Based on the intention to increase global value chain (GVC) levels, businesses will actively be encouraged to partake in GVCs and the entry into host countries will be connected with lower entry costs under the WB’s FDI expansion scenario. With Europe having been and being pointed out to be Africa’s most important trade partner as the AfCFTA is being implemented and further developed, it might also be a role model and a region to establish best practices from while, of course, deploying an Africa-centered lens. Constituting “the most regionally integrated region […] with four times as many regional links as global links”, evaluations of the EU’s legal and regulatory frameworks could inform the do’s and don’ts when it comes to trade integration. As Bouët, Cosnard and Laborde argue in their article ‘Measuring Trade Integration in Africa’, Africa’s modest involvement in GVCs might be related to “high administrative costs at the borders, particular compliance and documentary costs as well as of elements other than barriers to trade, such as African economies’ lack of competitiveness and/or supply-side factors”.
Overall the above argument resonates with the findings of the WB, however, the second argument of the researchers that regional trade is comparatively “high in comparison with its economic size” adds another element. Based on this argument, the AfCFTA might have to focus to a great extent on establishing platforms to support local businesses of different kinds effectively. Rather than only taking women and highly skilled workers on board through the AfCFTA, it needs to be discussed how all of Africa’s entrepreneurs can be embedded in regional and intra-regional networks. The interests of different kinds of entrepreneurs might strongly diverge and as such dialogue-, monitoring- and business networking platforms will have to set up a wide range of opportunities to streamline how business is done.

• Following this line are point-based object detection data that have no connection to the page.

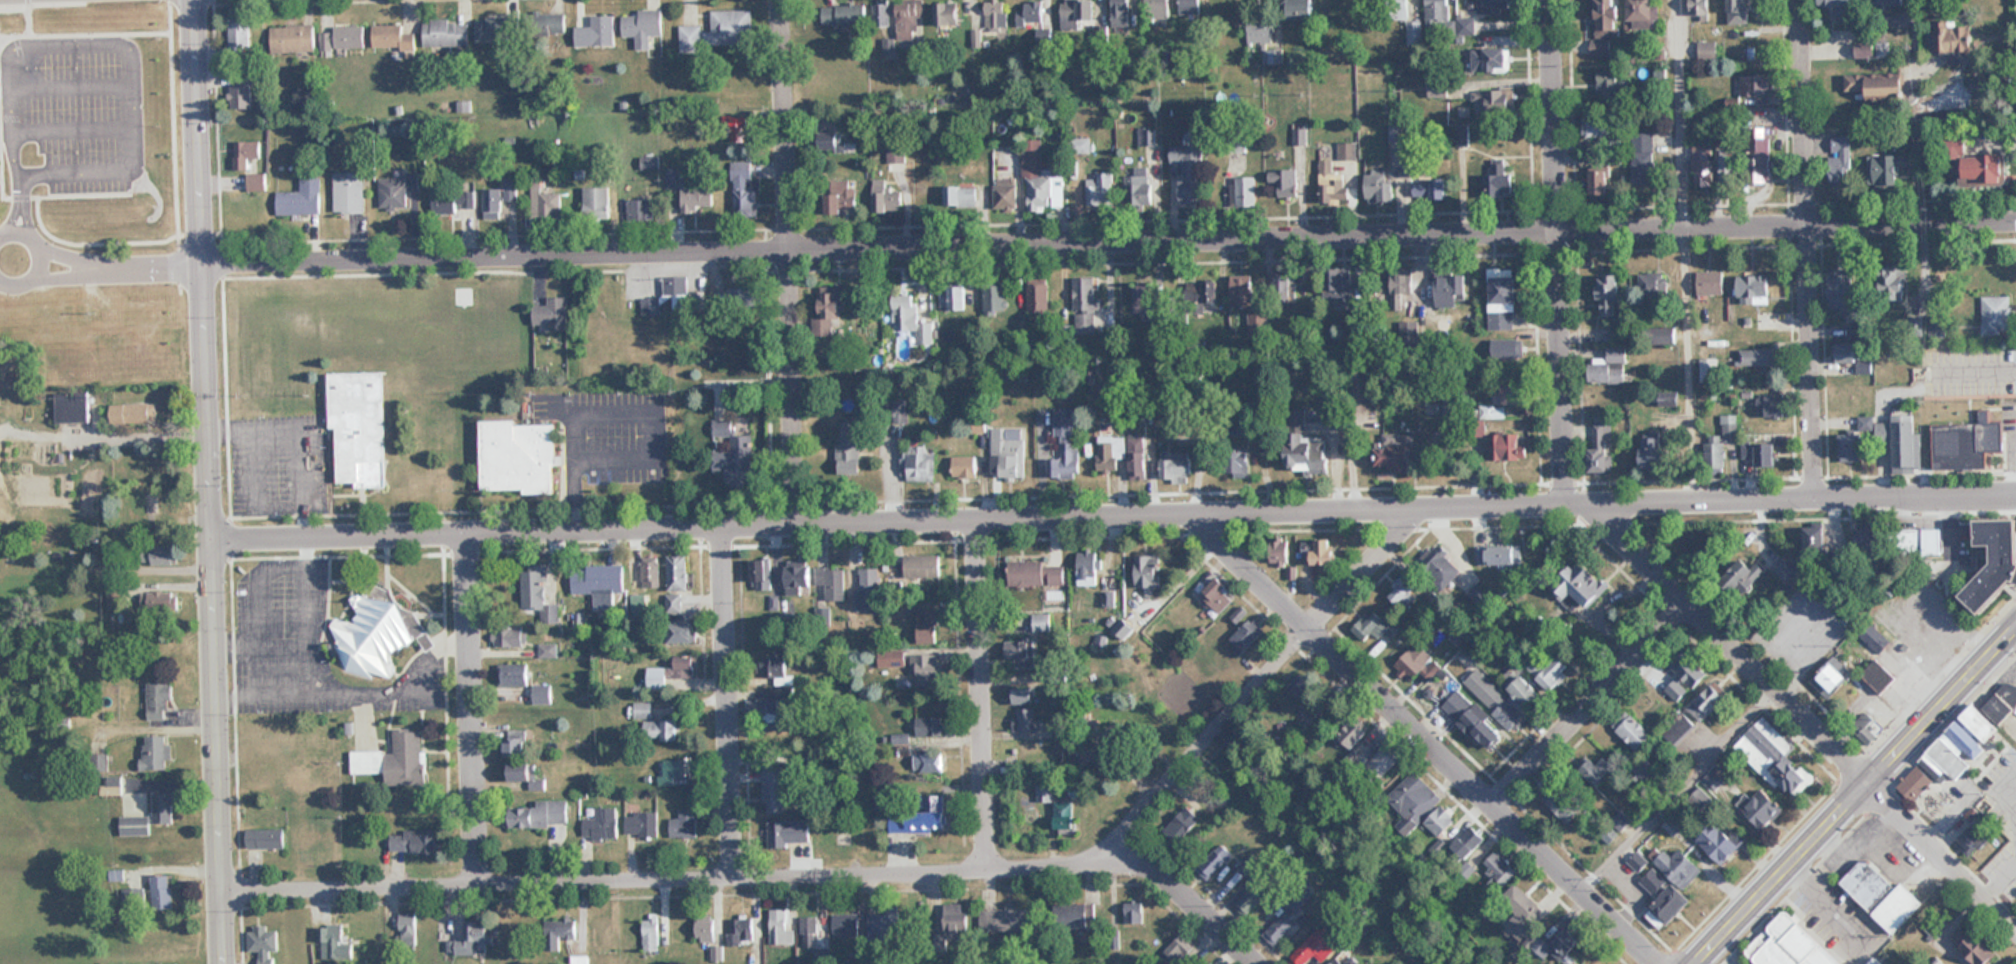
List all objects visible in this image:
building: (1835, 2)
building: (1892, 2)
building: (1494, 6)
building: (1190, 7)
building: (1157, 9)
building: (1700, 9)
building: (1300, 10)
building: (1642, 12)
building: (1738, 12)
building: (1121, 13)
building: (1229, 13)
building: (1437, 13)
building: (881, 14)
building: (995, 14)
building: (1034, 14)
building: (1079, 14)
building: (1842, 14)
building: (843, 15)
building: (947, 17)
building: (909, 19)
building: (549, 25)
building: (1605, 26)
building: (642, 27)
building: (1465, 27)
building: (498, 30)
building: (596, 33)
building: (720, 33)
building: (447, 34)
building: (238, 38)
building: (343, 38)
building: (393, 38)
building: (293, 39)
building: (1953, 39)
road: (97, 41)
building: (1707, 48)
building: (1864, 51)
building: (1490, 60)
building: (1855, 82)
building: (1758, 84)
building: (1612, 85)
building: (1887, 88)
building: (241, 96)
building: (1496, 104)
road: (1678, 115)
building: (1601, 125)
building: (736, 140)
building: (833, 142)
building: (1080, 145)
building: (245, 154)
building: (1760, 155)
building: (1643, 158)
building: (1840, 159)
building: (650, 163)
building: (1702, 163)
building: (1886, 168)
building: (1730, 169)
building: (1986, 169)
building: (1190, 171)
building: (1501, 179)
building: (1041, 180)
building: (257, 182)
building: (1600, 182)
building: (1138, 187)
building: (1284, 187)
building: (1379, 187)
building: (1430, 187)
building: (1334, 188)
building: (1100, 189)
building: (745, 191)
building: (396, 192)
building: (1245, 192)
building: (349, 193)
building: (1005, 193)
building: (886, 197)
building: (697, 198)
building: (962, 198)
building: (301, 199)
building: (498, 199)
building: (841, 199)
building: (597, 205)
building: (454, 206)
building: (553, 206)
building: (639, 209)
road: (1109, 244)
road: (1809, 250)
road: (1557, 253)
road: (37, 258)
road: (790, 261)
road: (119, 268)
road: (203, 270)
building: (1898, 274)
building: (1653, 283)
building: (1710, 283)
building: (1341, 284)
building: (1402, 288)
building: (1451, 289)
building: (1755, 289)
building: (1283, 290)
building: (1210, 291)
building: (1242, 291)
building: (1842, 291)
building: (1610, 294)
building: (954, 295)
building: (995, 296)
building: (744, 297)
building: (1038, 297)
building: (1145, 299)
building: (1503, 301)
building: (1085, 305)
building: (829, 309)
building: (552, 314)
building: (1996, 314)
building: (911, 320)
building: (1937, 328)
building: (1669, 335)
building: (1507, 349)
building: (1851, 355)
building: (1755, 357)
building: (1609, 366)
road: (1686, 366)
building: (1510, 393)
building: (1773, 405)
building: (70, 407)
building: (899, 409)
building: (1492, 411)
building: (134, 413)
building: (359, 426)
building: (1859, 442)
building: (1966, 442)
building: (1721, 443)
building: (1905, 443)
building: (1064, 444)
building: (1305, 446)
building: (1506, 446)
building: (849, 447)
building: (1600, 447)
building: (1394, 450)
building: (731, 451)
building: (1008, 452)
building: (1110, 453)
building: (1656, 453)
building: (1760, 453)
building: (517, 457)
building: (1137, 458)
building: (920, 463)
building: (965, 466)
building: (1177, 468)
building: (169, 509)
road: (1115, 517)
building: (1867, 535)
building: (1816, 540)
building: (1934, 540)
building: (1321, 550)
building: (1277, 552)
building: (163, 554)
building: (1501, 554)
building: (1441, 563)
building: (1996, 563)
building: (922, 566)
building: (1088, 567)
building: (1784, 569)
building: (1147, 571)
building: (650, 572)
building: (678, 573)
building: (763, 574)
building: (1036, 574)
building: (1745, 574)
building: (799, 578)
building: (599, 581)
building: (831, 581)
building: (1582, 584)
building: (535, 586)
building: (1217, 589)
building: (868, 590)
building: (1402, 591)
building: (1108, 599)
building: (162, 601)
building: (674, 604)
building: (1942, 619)
building: (1376, 625)
building: (927, 627)
building: (681, 632)
building: (372, 636)
building: (1247, 636)
building: (1872, 636)
building: (509, 637)
road: (1731, 645)
building: (547, 650)
building: (1021, 657)
building: (774, 665)
building: (1416, 667)
building: (925, 669)
building: (1551, 670)
building: (671, 672)
building: (513, 674)
building: (1878, 675)
building: (1685, 677)
building: (1829, 679)
building: (1301, 684)
road: (1261, 688)
building: (1526, 692)
building: (1488, 693)
building: (542, 694)
building: (1023, 695)
road: (981, 696)
building: (158, 701)
building: (1707, 701)
road: (732, 702)
building: (764, 706)
road: (1593, 707)
building: (642, 710)
road: (473, 711)
building: (1027, 719)
building: (1471, 719)
building: (1980, 722)
building: (1863, 726)
building: (928, 727)
building: (1678, 728)
building: (660, 730)
building: (1352, 732)
building: (1635, 734)
building: (1770, 740)
road: (1425, 742)
building: (513, 743)
road: (220, 751)
building: (155, 752)
building: (1953, 752)
building: (395, 759)
building: (1383, 761)
building: (925, 763)
building: (1598, 767)
building: (678, 768)
building: (527, 775)
building: (1793, 776)
building: (1916, 782)
building: (111, 788)
building: (771, 789)
road: (1858, 795)
building: (1413, 800)
building: (1562, 807)
building: (1761, 807)
building: (1058, 811)
building: (538, 814)
building: (151, 815)
building: (920, 818)
building: (1441, 821)
building: (600, 823)
building: (684, 823)
building: (641, 824)
building: (1182, 825)
building: (788, 832)
building: (266, 839)
building: (412, 842)
building: (1469, 842)
building: (1970, 842)
building: (1719, 844)
road: (1942, 858)
building: (1214, 862)
building: (1680, 867)
building: (1499, 871)
road: (759, 878)
building: (1654, 881)
building: (161, 892)
building: (1254, 893)
building: (1882, 895)
building: (133, 900)
building: (1671, 904)
building: (1520, 910)
building: (1134, 912)
building: (1073, 916)
building: (956, 919)
building: (1003, 920)
building: (845, 924)
building: (885, 927)
building: (705, 928)
building: (780, 928)
building: (407, 929)
building: (1280, 929)
building: (740, 930)
building: (808, 932)
building: (649, 933)
building: (558, 934)
building: (470, 940)
building: (333, 942)
building: (264, 943)
building: (1790, 945)
building: (1562, 946)
building: (1316, 947)
building: (1978, 949)
building: (1179, 953)
building: (1337, 961)
building: (1876, 961)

Despite that the ease of doing business in Sub-Saharan Africa has increased from 2015-2019, a strong difference has been noted in 2020, when it comes to business environments in Mauritius (81,5/ Rank 13), Rwanda (76,5/ Rank 38), Kenya (73,2/ Rank 56) and South Africa (67,0/ Rank 84), and Ethiopia (48,0/ Rank 159), Cameroon (46,1/ Rank 167) and Equatorial Guinea (41,1/ Rank 178). It could also certainly be an important question to analyze how the AfCFTA could support intra-regional inequalities.